Item 9.01.      Financial Statements and Exhibits.
--------------------------------------------------

          (a) through (c): Not Applicable.


                                      -4-




          (d) Exhibits:

          The following exhibits are filed with this Current Report on Form 8-K:

          Exhibit No.       Description
          -----------       -----------

              4.1          $435,000,000 Second Amended and Restated Revolving
                            Credit Agreement, dated as of September 29, 2005,
                            among Worthington Industries, Inc., as Borrower; the
                            Lenders party thereto; PNC Bank, National
                            Association, as Issuing Lender, Swingline Lender and
                            Administrative Agent; and The Bank of Nova Scotia,
                            as Syndication Agent and Sole Bookrunner; with The
                            Bank of Nova Scotia and PNC Capital Markets, Inc.
                            serving as Joint Lead Arrangers, and U.S. Bank
                            National Association, Wachovia Bank, National
                            Association and Comerica Bank serving as
                            Co-Documentation Agents

              99.1          News Release issued by Worthington Industries, Inc.
                            on September 30, 2005



                                   SIGNATURES

          Pursuant to the requirements of the Securities Exchange Act of 1934,
the Registrant has duly caused this report to be signed on its behalf by the
undersigned hereunto duly authorized.



                                     WORTHINGTON INDUSTRIES, INC.

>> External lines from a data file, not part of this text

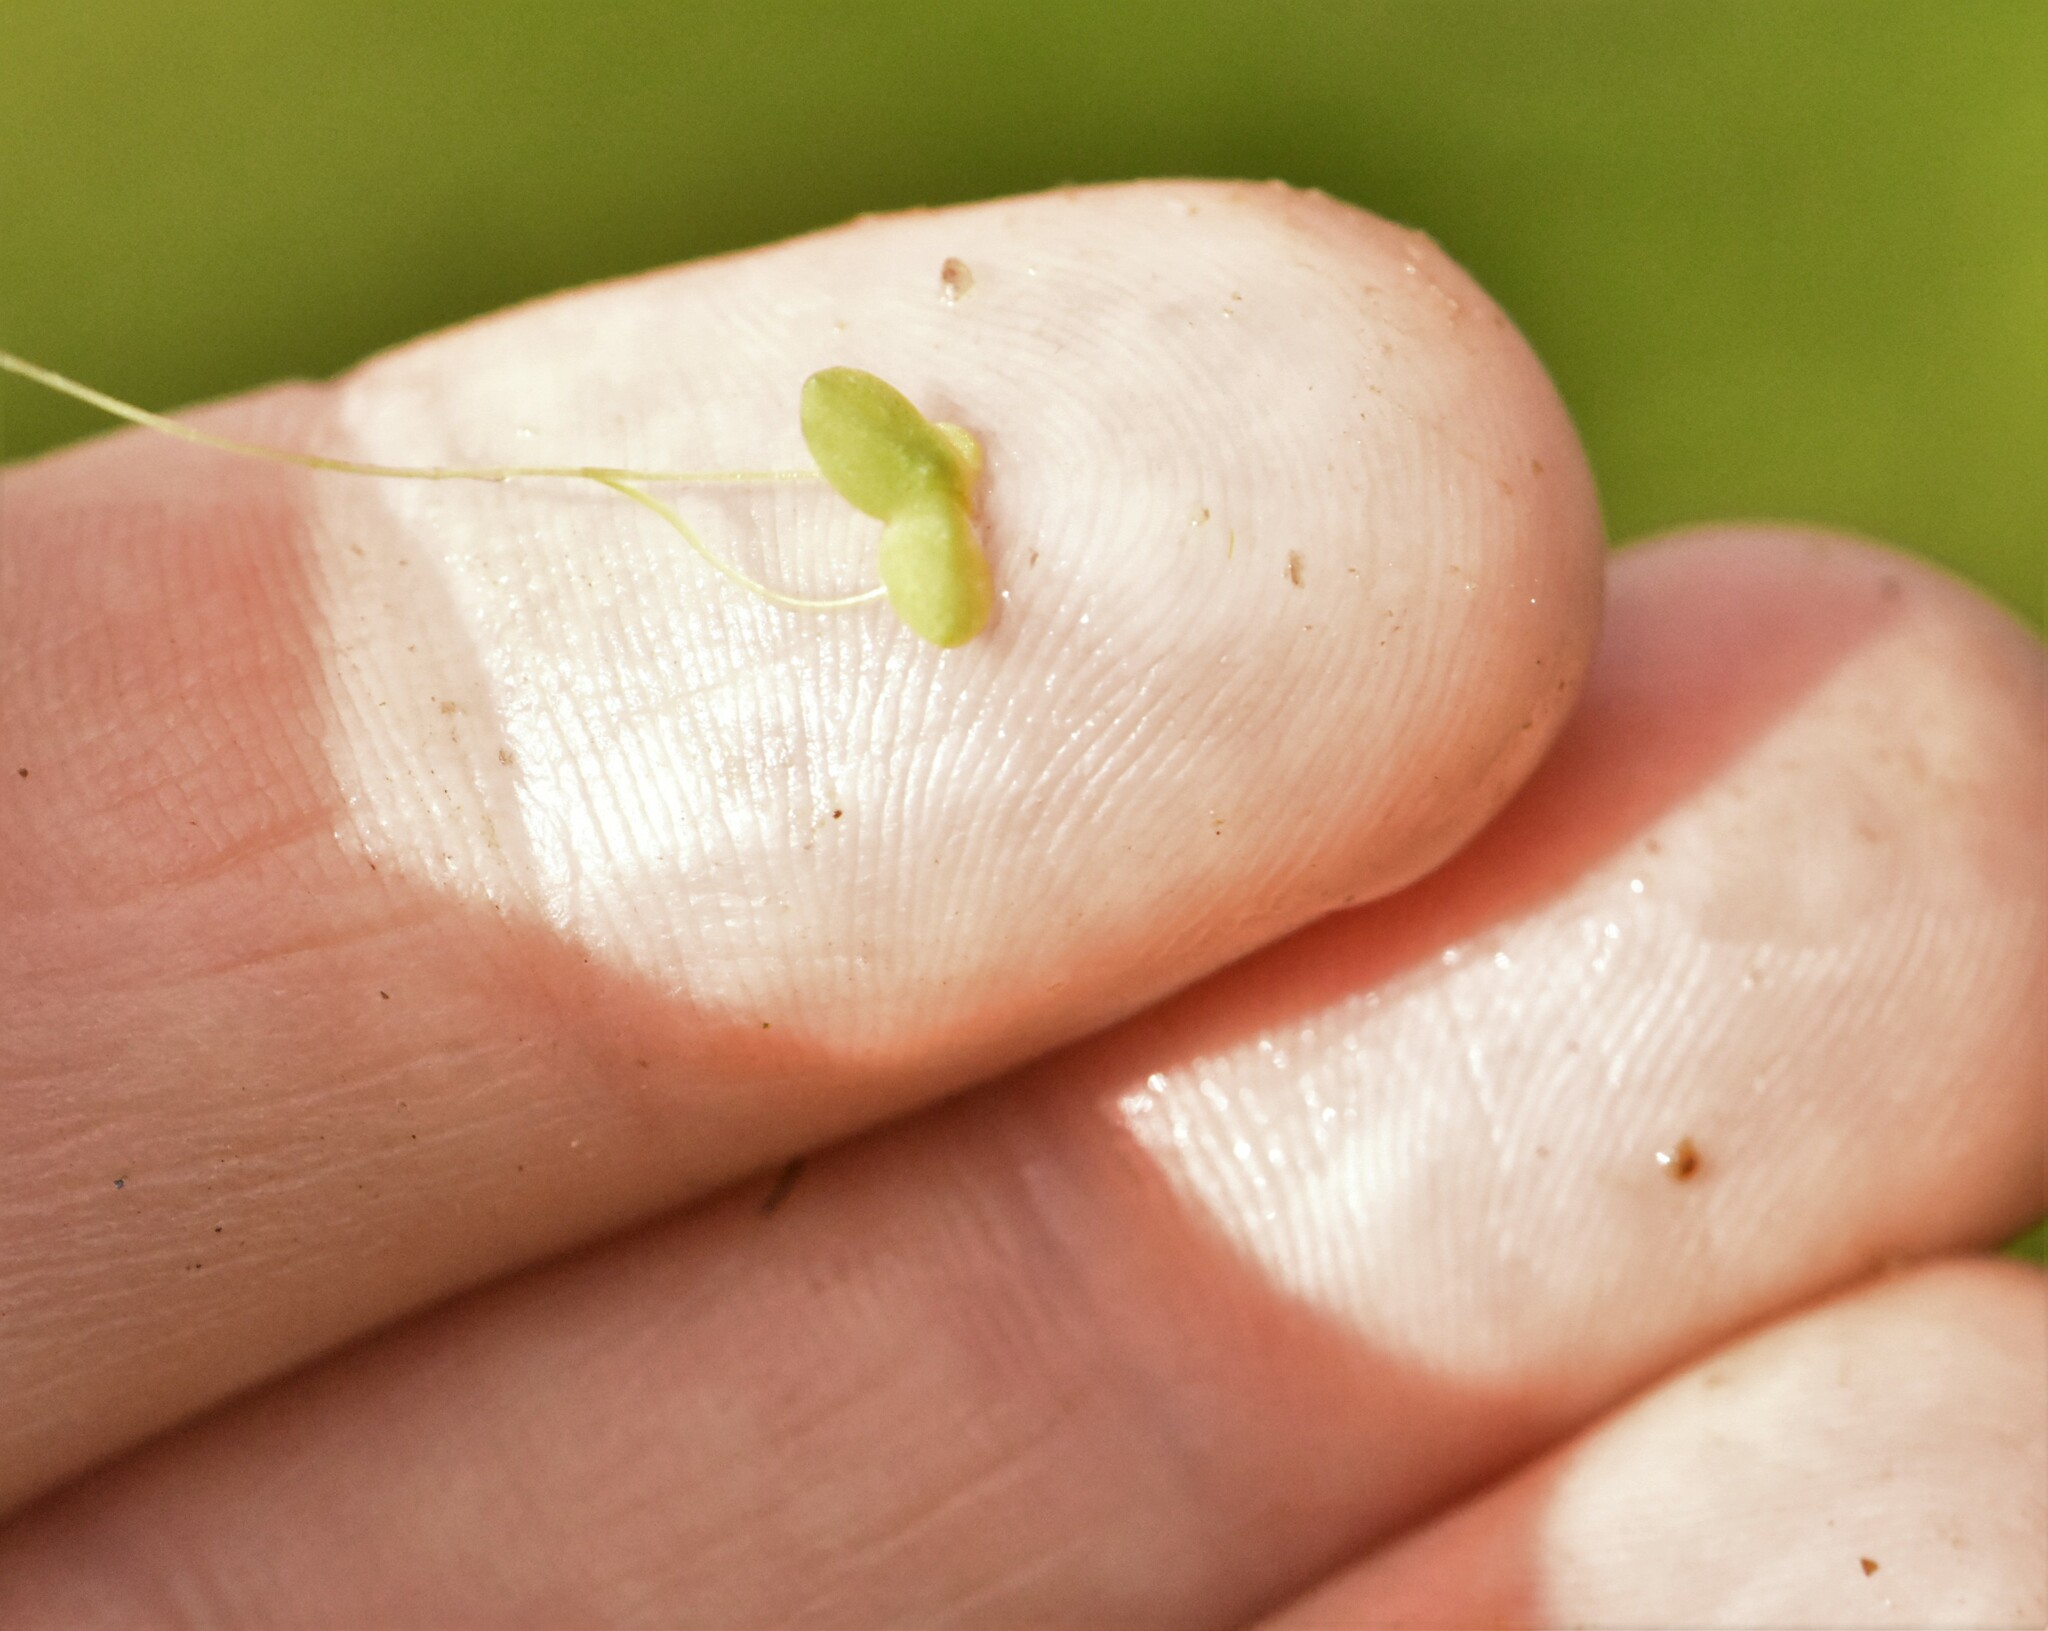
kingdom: Plantae
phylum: Tracheophyta
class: Liliopsida
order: Alismatales
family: Araceae
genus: Lemna
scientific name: Lemna minor
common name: Common duckweed
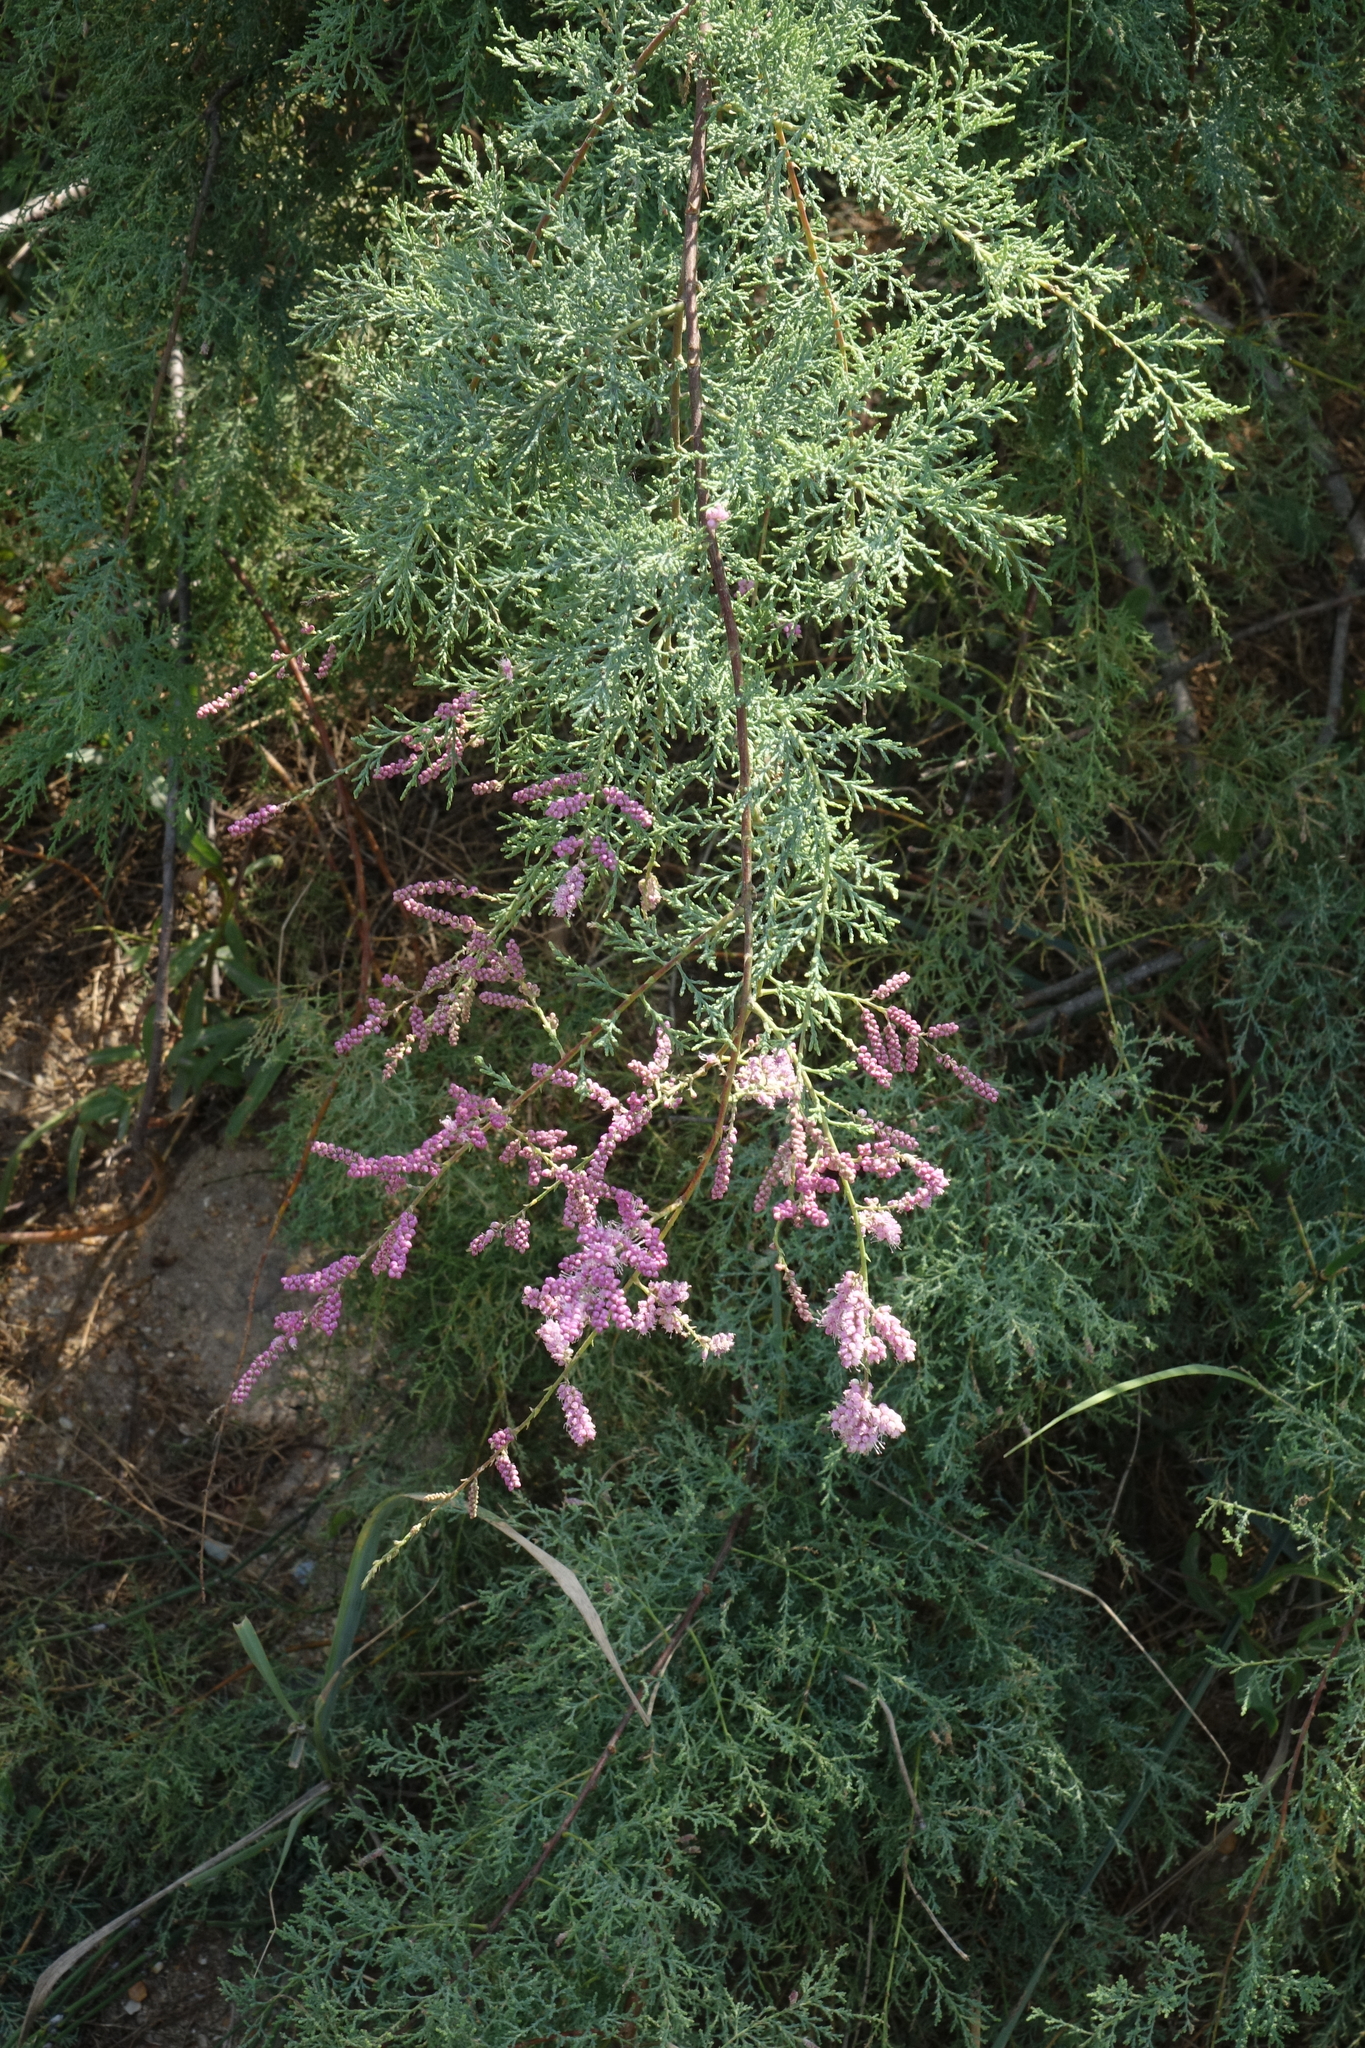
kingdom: Plantae
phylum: Tracheophyta
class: Magnoliopsida
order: Caryophyllales
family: Tamaricaceae
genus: Tamarix
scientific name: Tamarix ramosissima
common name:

Date:  September 30, 2005                By:  /s/Dale T. Brinkman
                                            ------------------------------------
                                              Dale T. Brinkman, Vice President -
                                              Administration, General Counsel &
                                              Secretary


                                       -5-




                                INDEX TO EXHIBITS


 Exhibit No.         Description
 -----------         -----------

     4.1            $435,000,000 Second Amended and Restated Revolving Credit
                     Agreement, dated as of September 29, 2005, among
                     Worthington Industries, Inc., as Borrower; the Lenders
                     party thereto; PNC Bank, National Association, as Issuing
                     Lender, Swingline Lender and Administrative Agent; and The
                     Bank of Nova Scotia, as Syndication Agent and Sole
                     Bookrunner; with The Bank of Nova Scotia and PNC Capital
                     Markets, Inc. serving as Joint Lead Arrangers, and U.S.
                     Bank National Association, Wachovia Bank, National
                     Association and Comerica Bank serving as Co-Documentation
                     Agents

     99.1            News Release issued by Worthington Industries, Inc.